Natural Wonders

Iranians return to Turkey’s Van in boost for local businesses

Local small business owners in Turkey’s eastern Van province have much to celebrate, as the frequent destination for Iranians has started to welcome back increasing numbers of tourists from the neighboring country.

Turkey had closed its border with Iran last year and halted flights as a precaution to stop the potential spread of the coronavirus. Flows at the Kapıköy Customs Gate located on the border with Iran were halted at the very beginning of the pandemic.

Turkey opened the crossing in mid-September, yet Iran kept some of its restrictions before halting them as of the first week of October.

This prompted dozens of Iranians to finally cross over to the eastern city, which has over the years become their top destination, especially during the Iranian national holidays.

Incomers are requested to submit a negative polymerase chain reaction (PCR) test conducted a maximum of 72 hours before entering Turkey.

Having their favorite customers returning after a long pause, tradespeople and local businesses in Van are now seeing their venues running at full capacity again.

“The pandemic has affected us severely. We had a hard time. Thank goodness, the crossings have opened, and the Iranians have started coming to our city,” said Ebru Yeşilağaç, a general manager of Royal Berk Hotel in Van, stressing the arrivals have lifted occupancy rates in the city’s hotels.

“This positively affected tourism and shopping. The tradespeople are more peaceful and happier. Our hotel occupancy rate is reaching up to 70%. At certain periods, this figure reaches 100% in all our hotels.

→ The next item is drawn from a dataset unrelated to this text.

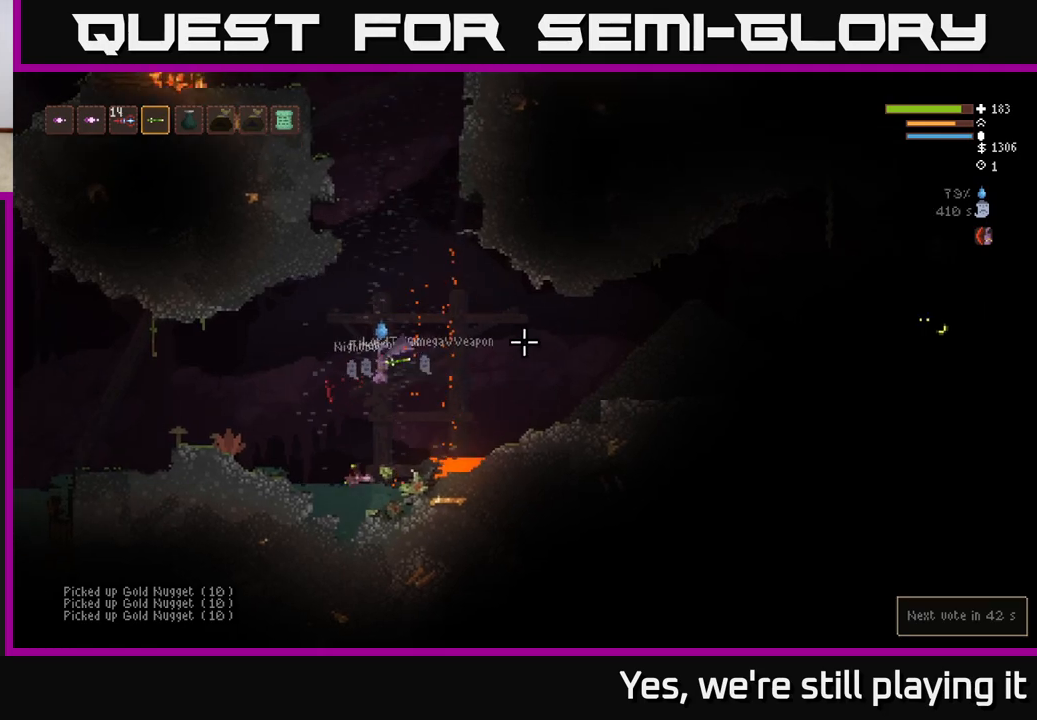
{"buttons": ["L2"], "left_stick": "right", "right_stick": "right", "events": [[50, "L2", "down"], [117, "left_stick", "right"], [200, "L2", "up"], [400, "L2", "down"]]}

We are very happy,” Yeşilağac told Ihlas News Agency (IHA).

Located near the Iranian border, Van is a tourist attraction for its natural wonders and historic monuments. Most Iranian tourists arrive in March and April to spend their 13-day Nevruz holiday, which is the Persian New Year and celebrates the coming of spring.

The city also hosts a major shopping fest that coincides with Iran’s Nevruz holiday. The fest that lasts up to 15 days is a major source of income for the local businesses and is a good opportunity to lift occupancies at accommodation facilities.

Yeşilağac underlined that the positive contribution of the Iranians’ arrival has benefited everyone “like a chain” effect.

“Van is becoming a much more peaceful and populous city. We believe that it will most likely attract the old crowd during Nevruz,” she said.

The border closure had severely impacted Van’s tourism industry, said Necmi Sevimli, one of the partners at Tamara Business Hotel.

“As of September, Iranians began to arrive in groups. They greatly contributed to the local businesses because they don’t have as many comfortable opportunities in Iran as they would like. Bazaar markets are limited. In addition, they prefer our textile production due to its very high quality,” said Sevimli.

“In short, they can easily find here what they can’t find in Iran, especially entertainment, shopping. Because our country is more social and safer than Iran. We have a lot of historical riches; we are border neighbors. All these make Iranians prefer our province,” he said.

Iranians have expressed that they missed Van and are happy to be back.

Around 16,000 Iranians arrived in the city within a month after borders reopened, according to Van lawmaker Osman Nuri Gülaçar from the ruling Justice and Development Party (AK Party).

Isa Berge, the chairperson of the Van Union of Chambers of Tradespeople and Craftspeople, last week said some 1,500 people were entering and exiting the city on a daily basis.